Understanding Generation Capacity & Capacity Tags
Unlike some other forms of energy, electricity cannot be stored. This means that it must be generated and consumed at the same time. Capacity helps generators understand how much electricity they need to provide to the grid to ensure that electricity always remains available to all consumers.
A real-life example to help explain capacity
Here’s a simple way to understand the concept of capacity. Think of it as a parking lot at a mall. Ample spaces must be installed to accommodate shoppers on the busiest shopping day of the season. Capacity provides sufficient generation (or a parking spot) for the hottest day/hour of summer. Grid operators must work with generators to guarantee supply meets demand and capacity charges are paid to ensure you have electricity when you need it.
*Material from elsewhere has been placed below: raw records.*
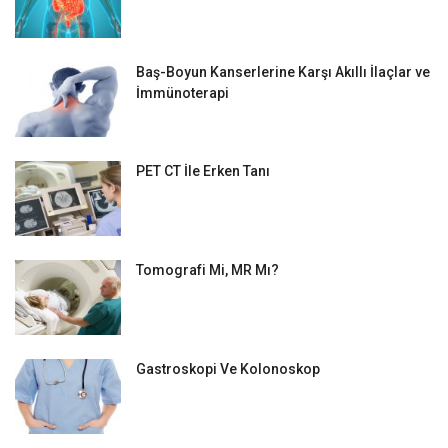
Baş-Boyun Kanserlerine Karşı Akıllı İlaçlar ve
İmmünoterapi
PET CT İle Erken Tanı
Tomografi Mi, MR Mı?
Gastroskopi Ve Kolonoskop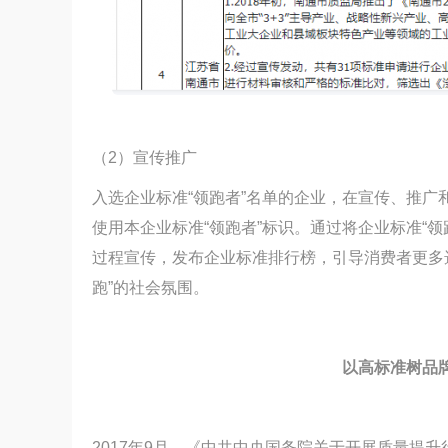
（2）宣传推广
入选企业标准“领跑者”名单的企业，在宣传、推广
使用本企业标准“领跑者”标识。通过将企业标准“
过程宣传，发布企业标准排行榜，引导消费者更多
跑”的社会氛围。
以高标准树品
2017年9月，《中共中央国务院关于开展质量提升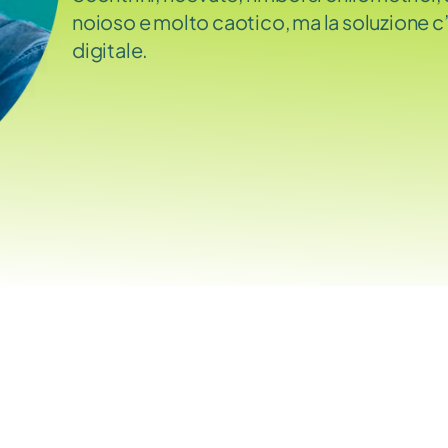
noioso e molto caotico, ma la soluzione c’
digitale.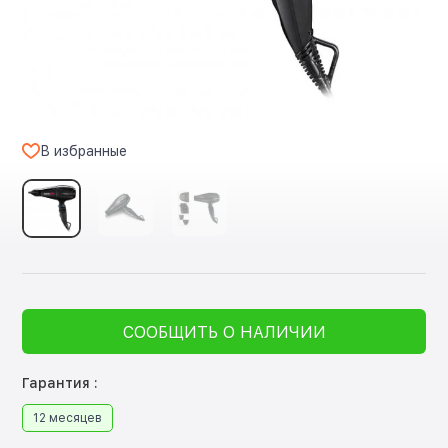
В избранные
СООБЩИТЬ О НАЛИЧИИ
Гарантия :
12 месяцев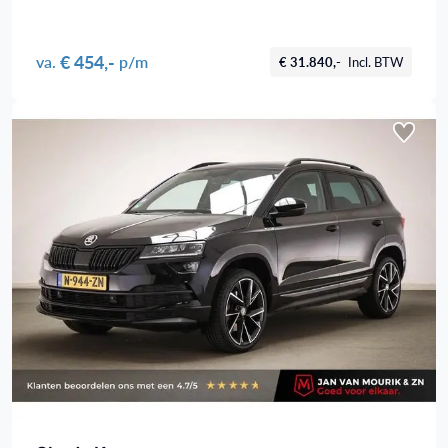
€ 454,-
va.
p/m
€ 31.840,-
Incl. BTW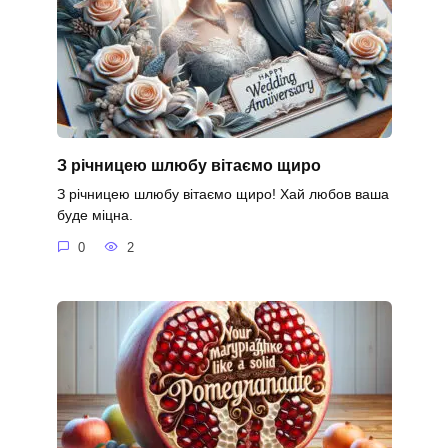
З річницею шлюбу вітаємо щиро
З річницею шлюбу вітаємо щиро! Хай любов ваша
буде міцна.
0
2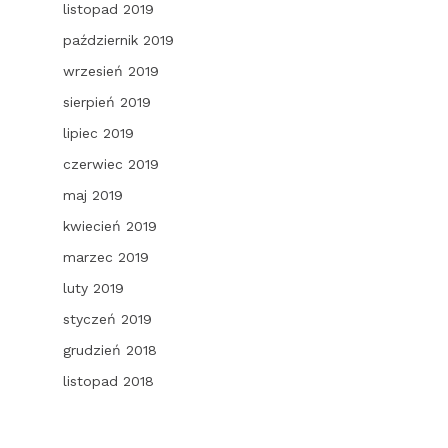
listopad 2019
październik 2019
wrzesień 2019
sierpień 2019
lipiec 2019
czerwiec 2019
maj 2019
kwiecień 2019
marzec 2019
luty 2019
styczeń 2019
grudzień 2018
listopad 2018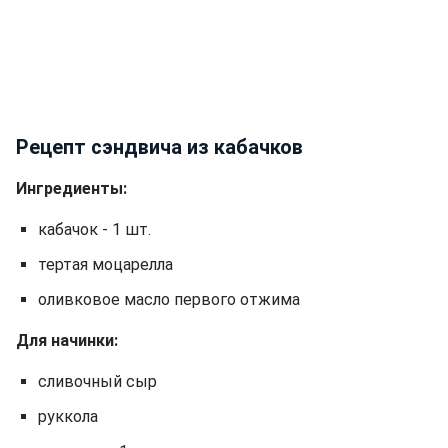
Рецепт сэндвича из кабачков
Ингредиенты:
кабачок - 1 шт.
тертая моцарелла
оливковое масло первого отжима
Для начинки:
сливочный сыр
руккола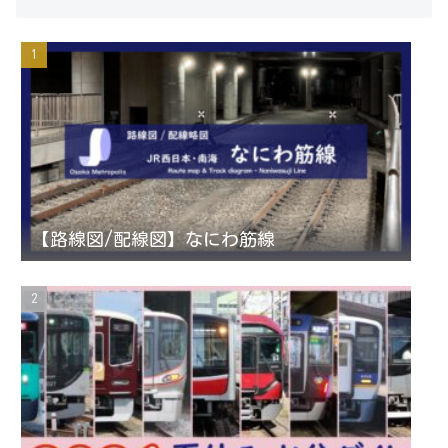
s
i
u
e
t
t
T
d
a
t
u
g
e
b
r
r
e
【路線図/配線図】なにわ筋線
a
C
m
h
a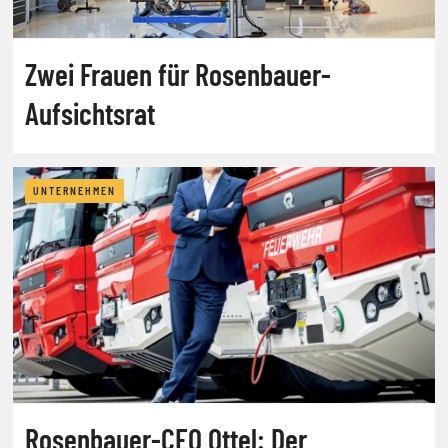
Zwei Frauen für Rosenbauer-
Aufsichtsrat
UNTERNEHMEN
Rosenbauer-CEO Ottel: Der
What’s the impact of capacity on your power costs?
Capacity represents a significant portion of your electricity spend. It comprises about 25% of your total energy bill, which is the second highest cost component (after the energy portion).
When it comes to your bill, the overall capacity charge is comprised of the capacity cost and the capacity tag cost.
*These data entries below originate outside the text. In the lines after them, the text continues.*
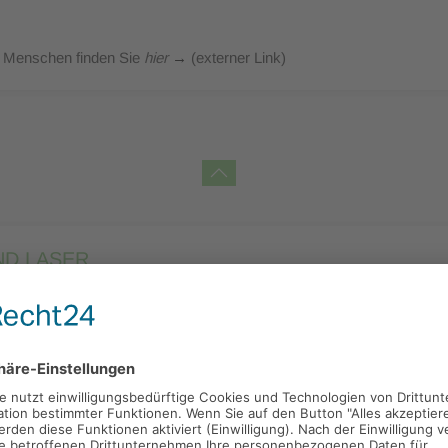
er Menschen finden Sie
hier
→
(externer Link)
ND LASER
zelkanalbehandlungen, ein Baustein, der mitunter zur Erhaltung schw
zu können, halten wir eine umfangreiche Ausstattung bereit: Ein ho
ektronisches Messgerät zur Kontrolle während der Behandlung und vie
alwissen und Erfahrung vertrauen sowie eine gut eingespielte Teama
schmerzfreie Behandlung.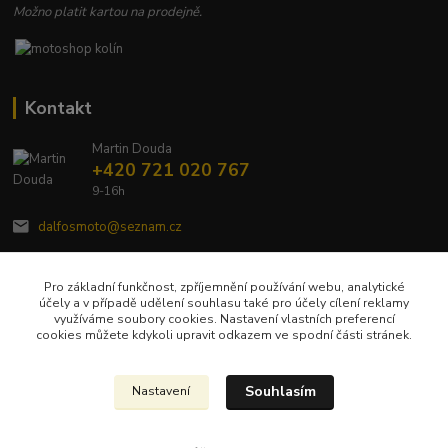
Možno platit kartou na prodejně.
Kontakt
Martin Douda
+420 721 020 767
9-16h
dalfosmoto@seznam.cz
Pro základní funkčnost, zpříjemnění používání webu, analytické
účely a v případě udělení souhlasu také pro účely cílení reklamy
využíváme soubory cookies. Nastavení vlastních preferencí
cookies můžete kdykoli upravit odkazem ve spodní části stránek.
Upravit sběr cookies.
Souhlasím
Nastavení
Veškerý obsah tohoto webu je chráněn autorským zákonem č. 121/2000 Sb a
jeho kopírování bude trestně stíháno.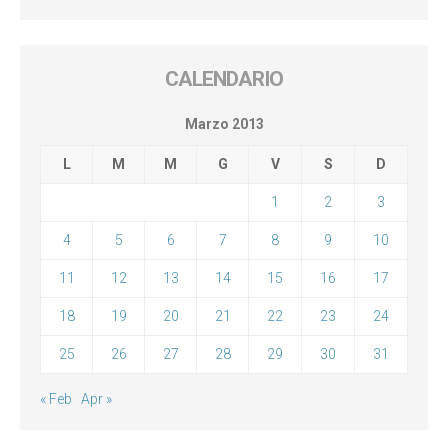
CALENDARIO
Marzo 2013
L
M
M
G
V
S
D
1
2
3
4
5
6
7
8
9
10
11
12
13
14
15
16
17
18
19
20
21
22
23
24
25
26
27
28
29
30
31
« Feb
Apr »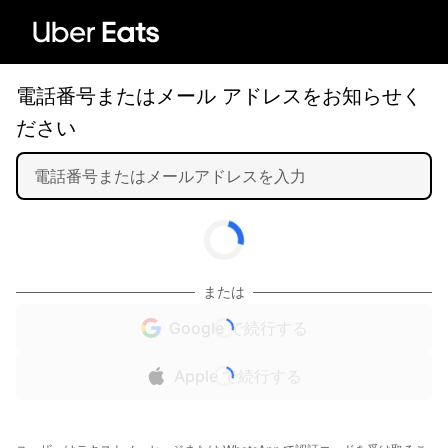
電話番号またはメール アドレスをお知らせく
ださい
または
Google で続行する
Apple で続行する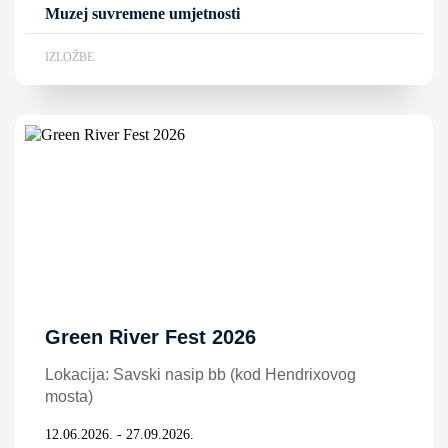
Muzej suvremene umjetnosti
IZLOŽBE
Green River Fest 2026
Lokacija: Savski nasip bb (kod Hendrixovog
mosta)
12.06.2026. - 27.09.2026.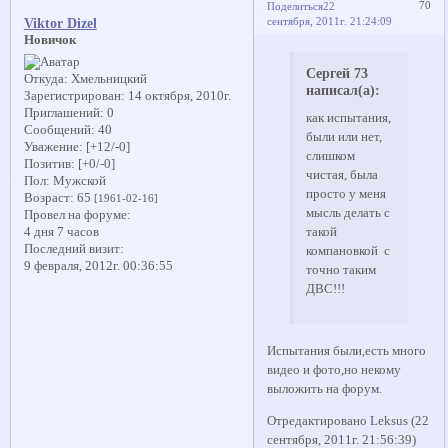
70
Поделиться
22
сентября, 2011г. 21:24:09
Viktor Dizel
Новичок
Сергей 73
Откуда:
Хмельницкий
написал(а):
Зарегистрирован
: 14 октября, 2010г.
Приглашений:
0
как испытания,
Сообщений:
40
были или нет,
Уважение:
[+12/-0]
слишком
Позитив:
[+0/-0]
чистая, была
Пол:
Мужской
просто у меня
Возраст:
65
[1961-02-16]
мысль делать с
Провел на форуме:
такой
4 дня 7 часов
Последний визит:
компановкой с
9 февраля, 2012г. 00:36:55
точно таким
ДВС!!!
Испытания были,есть много
видео и фото,но некому
выложить на форум.
Отредактировано Leksus (22
сентября, 2011г. 21:56:39)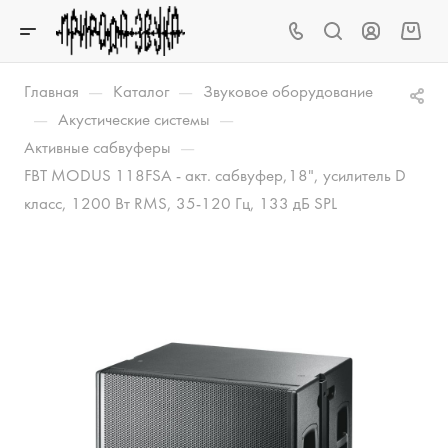
—
—
Главная
Каталог
Звуковое оборудование
—
—
Акустические системы
—
Активные сабвуферы
FBT MODUS 118FSA - акт. сабвуфер,18", усилитель D
класс, 1200 Вт RMS, 35-120 Гц, 133 дБ SPL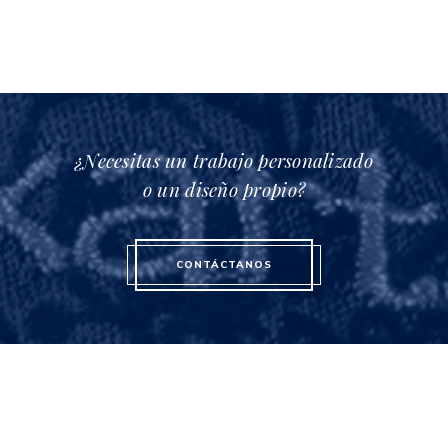
¿Necesitas un trabajo personalizado
o un diseño propio?
CONTÁCTANOS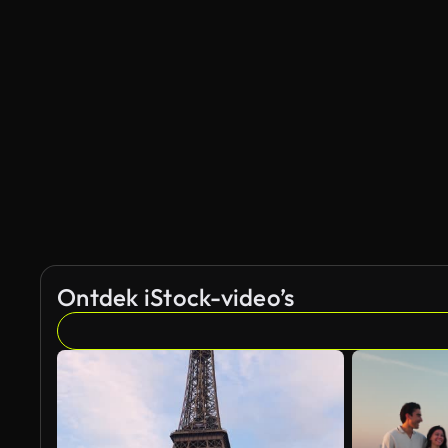
Ontdek iStock-video’s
How are capacity charges set?
Though consumers can’t participate in setting the price, capacity charges aren’t arbitrary numbers assigned by generators. Typically, competitive auctions determine the price for the area being served. Before each auction, the grid operators provide estimates for peak electricity usage for their region. This amount is known as the forecasted demand, as shown in the graph below. Resources then bid in existing power plants, new power plants, imports, demand response and energy efficiency initiatives. The auction is designed to ensure that there is enough capacity to meet the estimated peak usage plus a reserve margin, which is a cushion for unforeseen events. All cleared bids are a commitment. If a capacity resource is not available when needed, a financial penalty is determined for that resource owner. It is important to note that capacity pricing changes each auction year.
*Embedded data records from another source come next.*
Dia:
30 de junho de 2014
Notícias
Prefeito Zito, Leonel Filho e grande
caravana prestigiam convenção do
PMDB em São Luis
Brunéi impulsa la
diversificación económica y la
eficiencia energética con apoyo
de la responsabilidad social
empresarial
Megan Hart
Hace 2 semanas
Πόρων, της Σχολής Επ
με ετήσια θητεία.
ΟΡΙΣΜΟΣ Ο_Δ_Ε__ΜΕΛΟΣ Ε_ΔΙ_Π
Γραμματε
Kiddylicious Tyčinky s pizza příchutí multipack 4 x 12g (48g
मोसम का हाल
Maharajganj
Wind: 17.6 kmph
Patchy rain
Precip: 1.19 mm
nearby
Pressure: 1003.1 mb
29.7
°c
What is a capacity tag and how is it determined?
A capacity tag is the total kilowatt hours used by your facility on the peak hour(s) of the peak day(s). Each consumer is assigned an individual capacity “tag.” Your capacity tag is tied to the number of capacity units that the business will require on the peak demand day(s) of the year.
On an annual basis, each utility or distribution company is required to calculate and report its peak load contribution to their grid operator. At the end of the summer season, they will calculate the highest peak load hours that occurred during a predetermined period of time. The utility will then determine each customer’s specific load during that time and the customer’s peak load capacity will be determined.
How do you lower your capacity tag?
If your business can effectively predict the potential peak day(s), you can temporarily reduce your electricity usage to lower your capacity tag for the following year. A capacity tag reduction will help mitigate the increase in capacity costs going forward, and likely generate additional savings.
The bottom line is that it pays to understand the importance of capacity and the steps your business can take to affect your tag to better manage your costs. Capacity is just one of several cost components to be aware of with electricity pricing.